- Records shown:

======

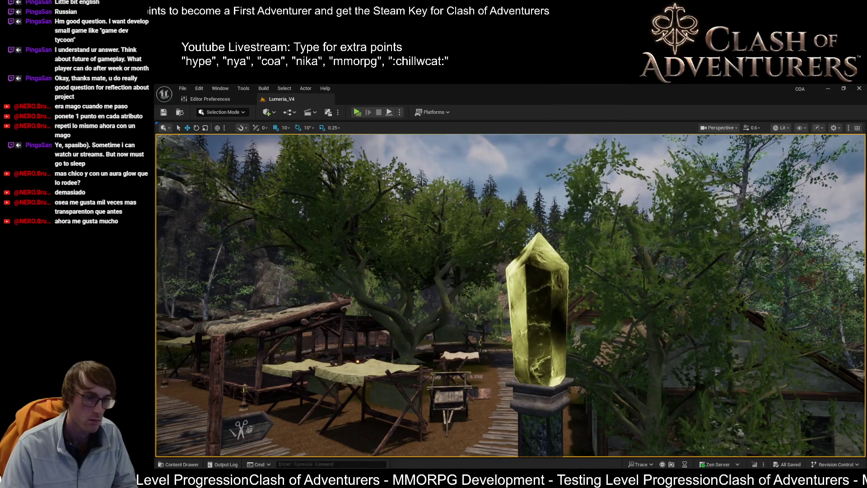
drag(411, 231, 538, 231)
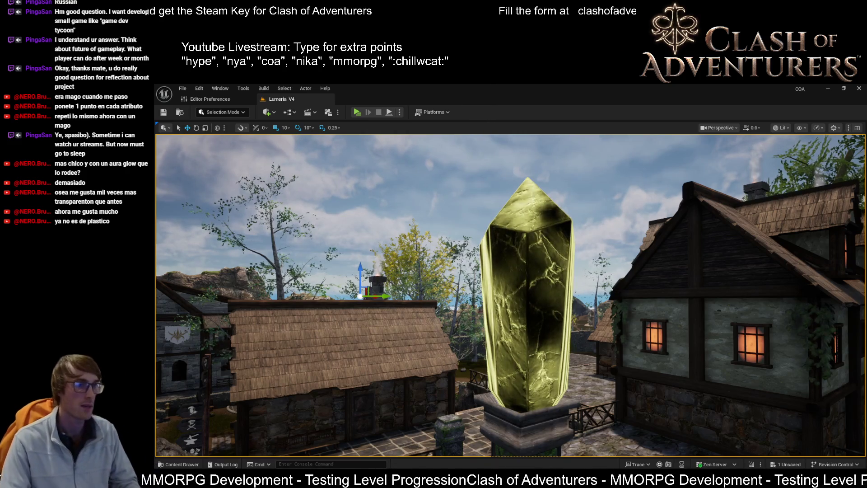
Frame the selected crystal lantern and orbit it toward the trees, watchtower and hall
scroll(540, 304, up, 5)
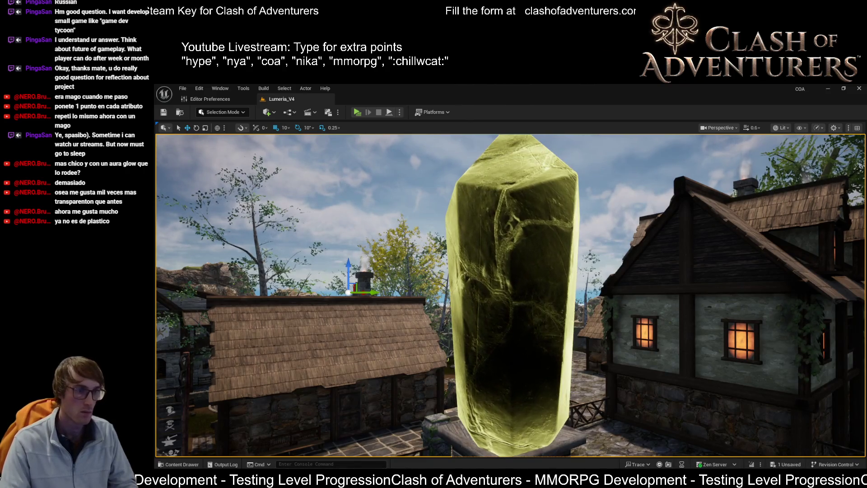
scroll(349, 356, down, 5)
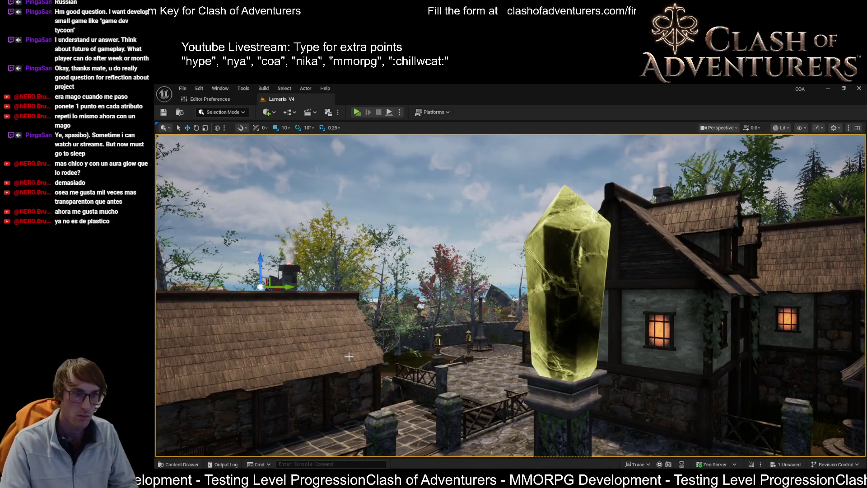
drag(348, 356, 298, 384)
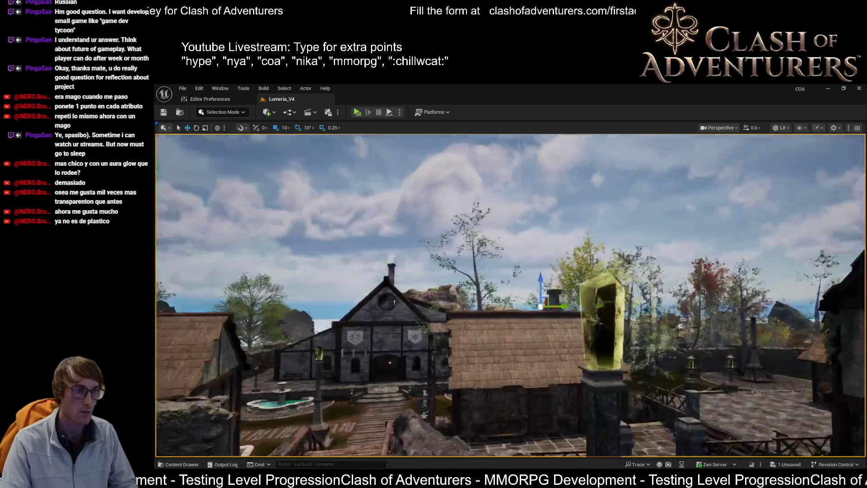
key(f)
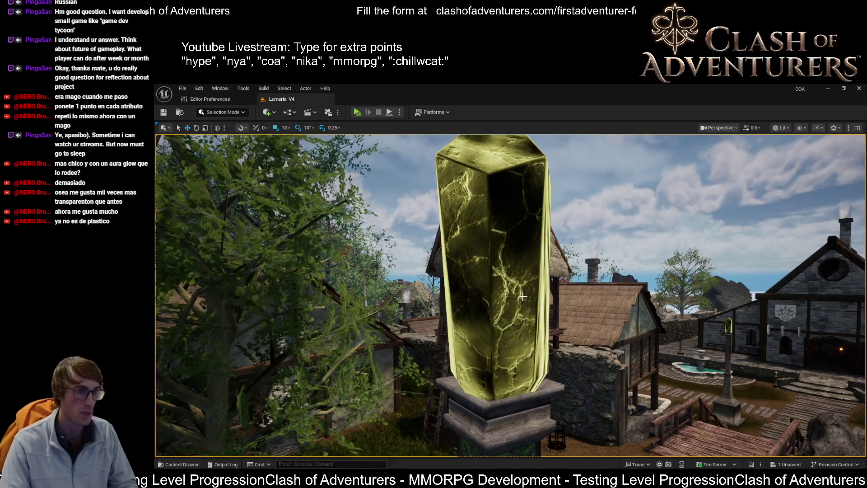
mouse_move(523, 296)
mouse_down()
mouse_move(511, 304)
mouse_move(486, 285)
mouse_up()
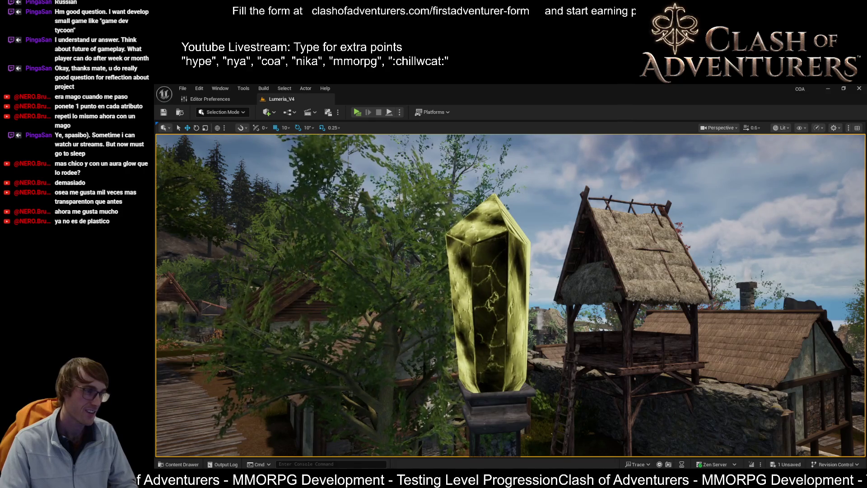
key(f)
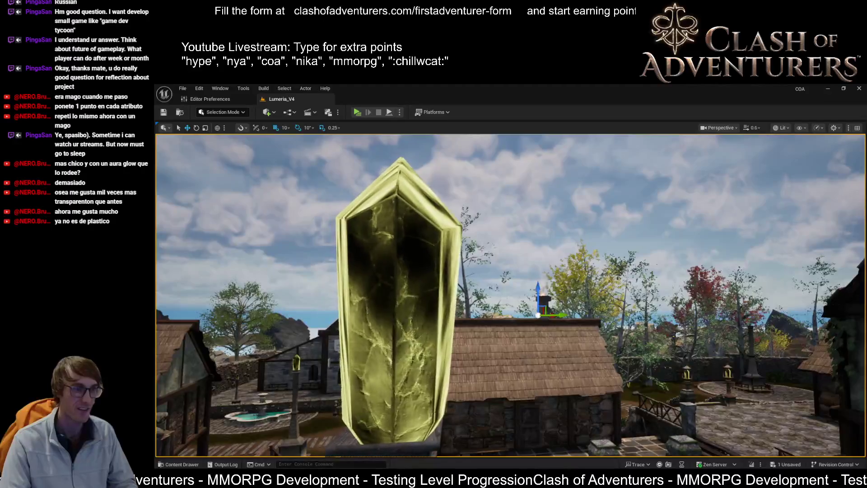
drag(510, 294, 442, 294)
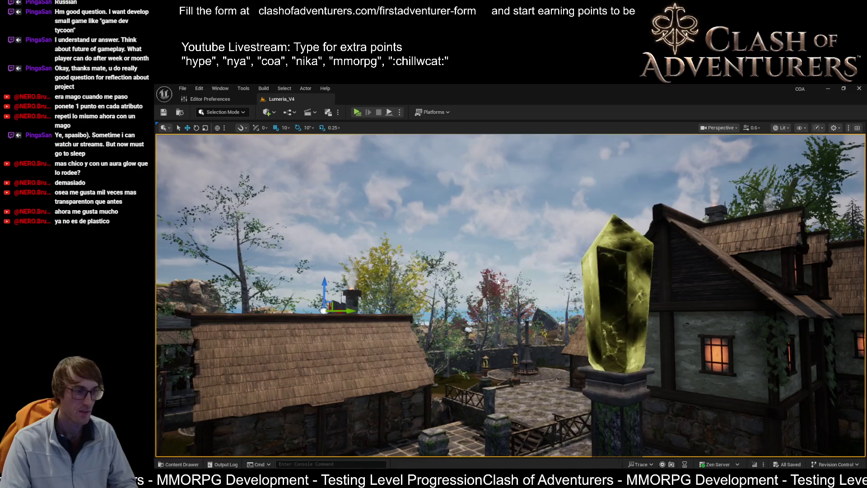
drag(497, 281, 578, 282)
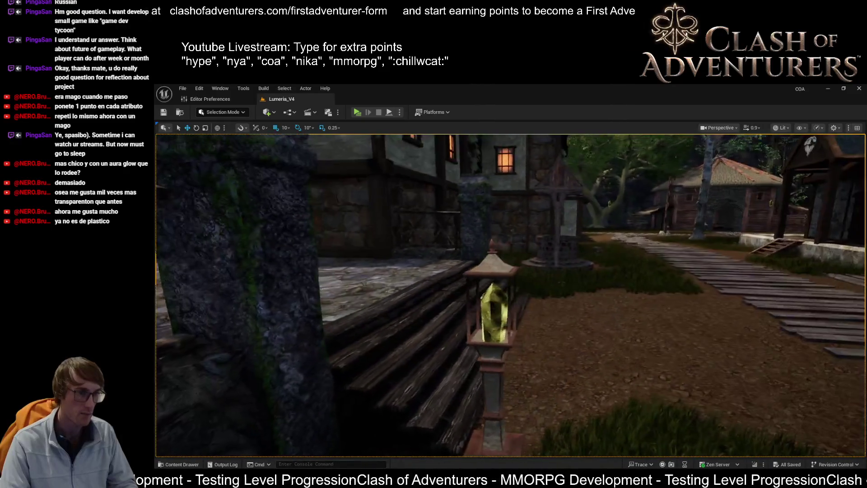
Fly across the village to the fenced stone courtyard, then bring up Discord's #fan-art channel
mouse_move(530, 310)
mouse_down()
mouse_move(506, 311)
mouse_move(506, 325)
mouse_move(511, 307)
mouse_move(542, 310)
mouse_up()
mouse_move(483, 359)
mouse_down()
mouse_move(443, 359)
mouse_move(490, 361)
mouse_up()
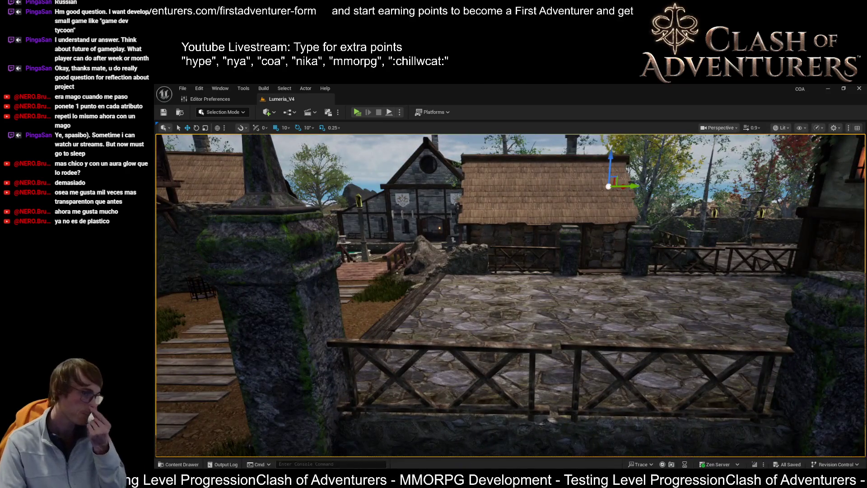
mouse_move(342, 481)
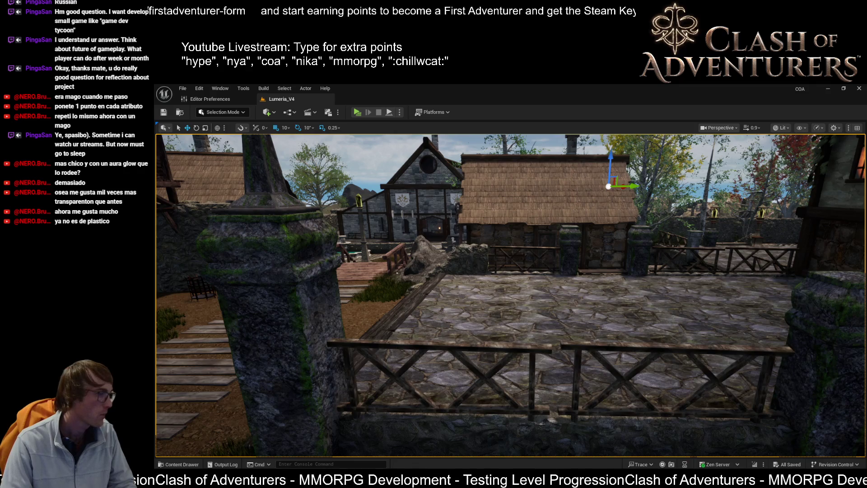
key(alt+Tab)
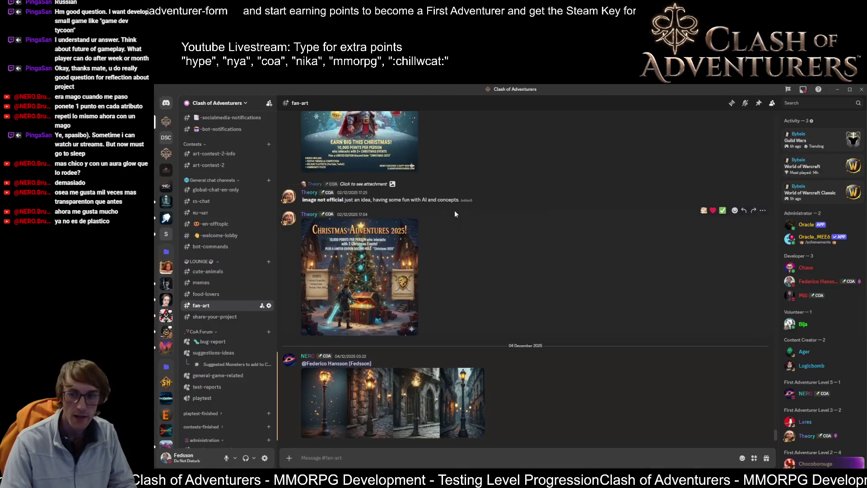
Enlarge the four-lamppost fan art, zoom in on the carved lamppost base, then return to Unreal Editor
click(392, 414)
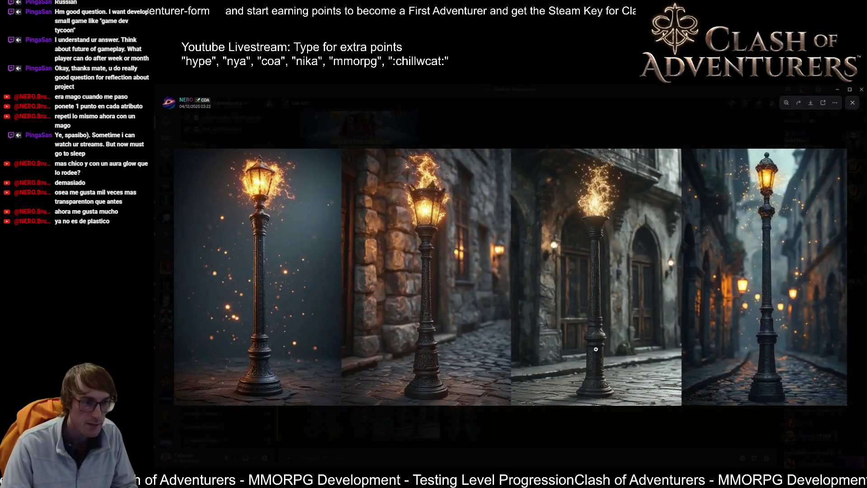
click(604, 255)
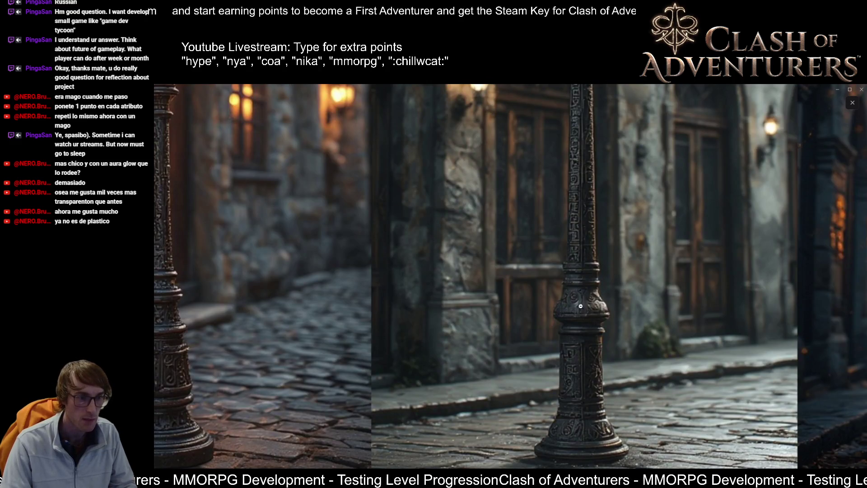
click(599, 258)
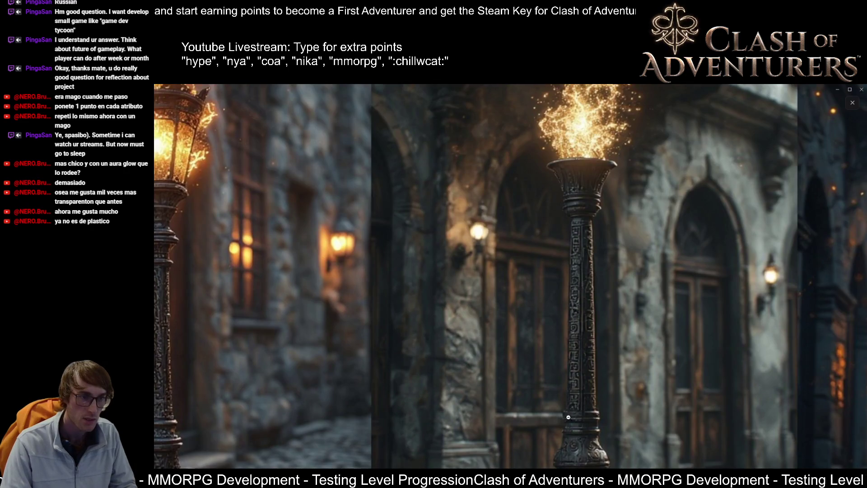
scroll(583, 343, down, 3)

======

- Exercise directions:
Everything from the line containing "click(392, 414)" to the last line of the listing above must be reproduced exactly, with no pictures included.

- Exercise output:
click(392, 414)
click(604, 255)
click(599, 258)
scroll(583, 343, down, 3)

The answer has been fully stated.